Irish businesses are bulking up sustainability expertise on their boards.
That’s according to new research from executive search and leadership advisory Heidrick & Struggles, which found an increase in board appointments from 500 to 573 across European markets, with Ireland’s listed companies ranked amongst the top five markets in overall new appointments.
“With 42% of these appointments being female, it shows deliberate progress made towards improving diversity and inclusion within public company leadership”
Compared with countries in North America or Asia, European companies have long paid more attention to many social and environmental considerations. ESG is a core business pillar and increasingly instrumental in corporate access to capital, which is a very effective method of attracting the attention of leaders and boards.
Getting serious about sustainability
Heidrick & Struggles report finds that this trend has not been reflected in the board appointments over the past twelve months. Over one-fifth of the board seats in Ireland were allocated to directors with experience in sustainability – 22% of directors appointed had experience in the field of sustainability – but overall, this remained unchanged. Overall, Europe saw an increased share of seats going to directors with experience in digital and financial risk & compliance experience.
The report found an increase in board appointments across Europe when compared to the 2020 report – rising from 500 to 573 new appointments in the period. Against the backdrop of volatility and uncertainty, it is clear from the findings that boards across the region are working to ensure continued business preparedness for the scale and breadth of challenges ahead.
Overall, the report found that France (1.9), Portugal (1.8) and Norway (1.6) led the way in appointments with Ireland following closely with an annual ratio of 1.5 appointments on the Heidrick & Struggles index. This ratio represents the proportion of appointments compared to the number of companies listed in each market’s public company listings, with Ireland’s figure representing 45 board appointments in Ireland in the period tracked for 2021.
Although it is notable that Ireland is among the top tier for appointments, it’s interesting to find that Ireland had the lowest share of seats going to active directors (38%), as opposed to retired. This is in comparison with France and Norway, who led the way with the largest share of seats going to active directors with 80% and 79% of appointments respectively.
Ireland bucks trend on diversity
It is clear that many public companies have begun to prepare to meet upcoming EU legislation, which outlines minimum requirements for gender representation across public boards. Against this backdrop, the report found that 42% of new appointments in Ireland were females, with companies ensuring they remain ahead of stakeholder demand and the minimum EU-set threshold, which is to be fully introduced by 2030.
Due to the lack of historical data tracking on the gender balance of new appointments in Ireland, we are unable to compare the trends over the past four years, so it will be interesting to see comparisons in next year’s report.
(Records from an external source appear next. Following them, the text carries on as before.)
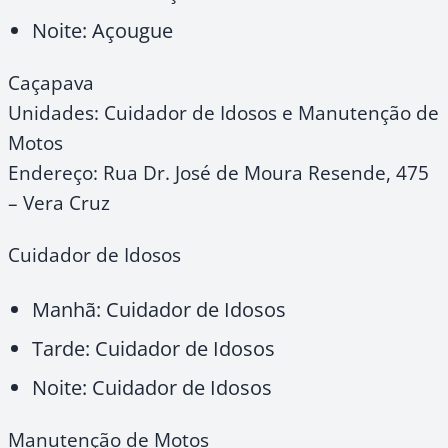
Noite: Açougue
Caçapava
Unidades: Cuidador de Idosos e Manutenção de
Motos
Endereço: Rua Dr. José de Moura Resende, 475
– Vera Cruz
Cuidador de Idosos
Manhã: Cuidador de Idosos
Tarde: Cuidador de Idosos
Noite: Cuidador de Idosos
Manutenção de Motos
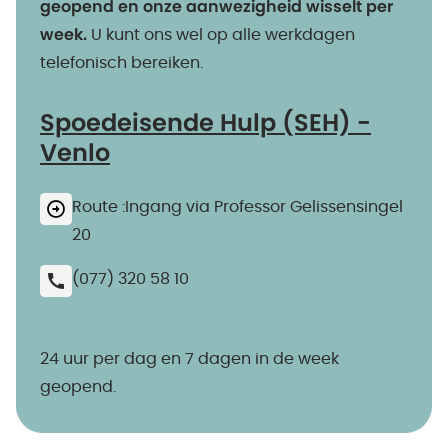
geopend en onze aanwezigheid wisselt per
week.
U kunt ons wel op alle werkdagen
telefonisch bereiken.
Spoedeisende Hulp (SEH) -
Venlo
Route :Ingang via Professor Gelissensingel
20
(077) 320 58 10
24 uur per dag en 7 dagen in de week
geopend.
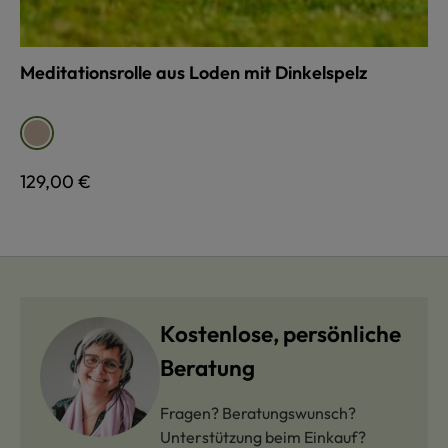
Meditationsrolle aus Loden mit Dinkelspelz
auswählen
Farbe
sand
Regulärer Preis:
129,00 €
Kostenlose, persönliche
Beratung
Fragen? Beratungswunsch?
Unterstützung beim Einkauf?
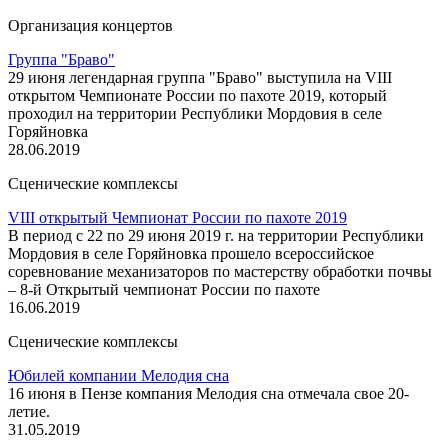
Организация концертов
Группа "Браво"
29 июня легендарная группа "Браво" выступила на VIII
открытом Чемпионате России по пахоте 2019, который
проходил на территории Республики Мордовия в селе
Горяйновка
28.06.2019
Сценические комплексы
VIII открытый Чемпионат России по пахоте 2019
В период с 22 по 29 июня 2019 г. на территории Республики
Мордовия в селе Горяйновка прошело всероссийское
соревнование механизаторов по мастерству обработки почвы
– 8-й Открытый чемпионат России по пахоте
16.06.2019
Сценические комплексы
Юбилей компании Мелодия сна
16 июня в Пензе компания Мелодия сна отмечала свое 20-
летие.
31.05.2019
Outside of Ireland, progress on diversity of appointees seems to be stalling across Europe with the overall share of seats going to women declining slightly from 45% to 43%, but these averages vary significantly from country to country. For example, in 2021, 66% of Spain’s new appointments were female, while only 33% of appointments in Belgium were female.
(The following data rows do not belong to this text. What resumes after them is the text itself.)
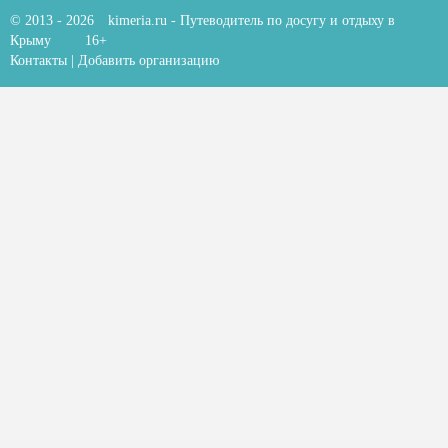
© 2013 - 2026
kimeria.ru
- Путеводитель по досугу и отдыху в
Крыму
16+
Контакты
|
Добавить организацию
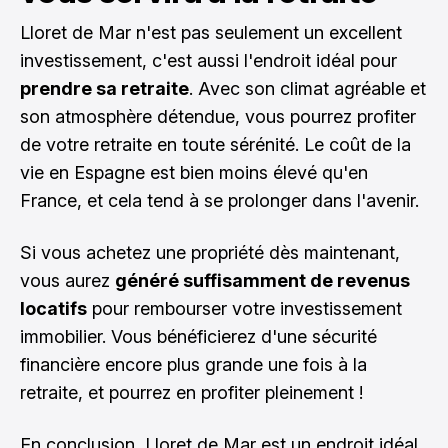
Lloret de Mar n'est pas seulement un excellent
investissement, c'est aussi l'endroit idéal pour
prendre sa retraite
. Avec son climat agréable et
son atmosphère détendue, vous pourrez profiter
de votre retraite en toute sérénité. Le coût de la
vie en Espagne est bien moins élevé qu'en
France, et cela tend à se prolonger dans l'avenir.
Si vous achetez une propriété dès maintenant,
vous aurez
généré suffisamment de revenus
locatifs
pour rembourser votre investissement
immobilier. Vous bénéficierez d'une sécurité
financière encore plus grande une fois à la
retraite, et pourrez en profiter pleinement !
En conclusion, Lloret de Mar est un endroit idéal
In terms of diversity of nationality across public company boards in the 13 markets tracked, 56% of the new director seats in 2021 went to national and 34% to nonnational executives across Europe – referring to the directors’ place of origin.
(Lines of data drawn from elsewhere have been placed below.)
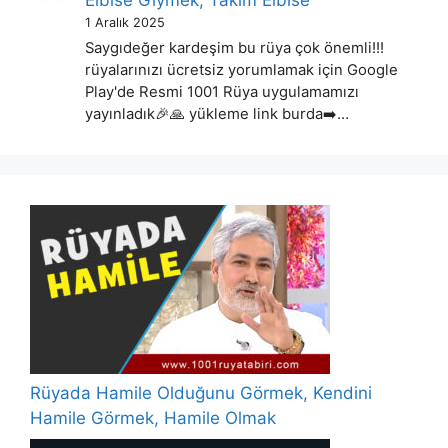
1 Aralık 2025
Saygıdeğer kardeşim bu rüya çok önemli!!!
rüyalarınızı ücretsiz yorumlamak için Google
Play'de Resmi 1001 Rüya uygulamamızı
yayınladık🎉🙏 yükleme link burda➡️…
Rüyada Hamile Olduğunu Görmek, Kendini
Hamile Görmek, Hamile Olmak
Ireland reported 33% of their board seats went to non-national European individuals, 51% of appointees were Irish nationals, and 16% were non-nationals from outside of Europe. Finally on this point, regarding age diversity, the report found that the average age of new directors on boards across Europe is fifty-six, with nearly three-quarters of seats going to those between fifty and sixty-five.
“It is great to see Ireland among the nations with the highest number of board appointments in 2021,” said Stafford Bagot, Regional Managing Partner in Charge of Operations in Ireland.
“With 42% of these appointments being female, it shows deliberate progress made towards improving diversity and inclusion within public company leadership.”
“Another noteworthy trend in Ireland is our approach to risk management and readiness for the future. Ireland remains a critical global and EMEA hub for business, so it is important that the business community takes the lead in appointing board members with sustainability and ESG backgrounds.
Added to this that one-fifth of our overall appointments went to those with experience in these fields, it shows how risk conscious the Irish market is becoming. When we see that this trend isn’t being picked up across Europe, it’s interesting that Ireland has taken an ESG-skew while other countries saw an increase in appointments of those with experience in fields such as compliance and financial risk.”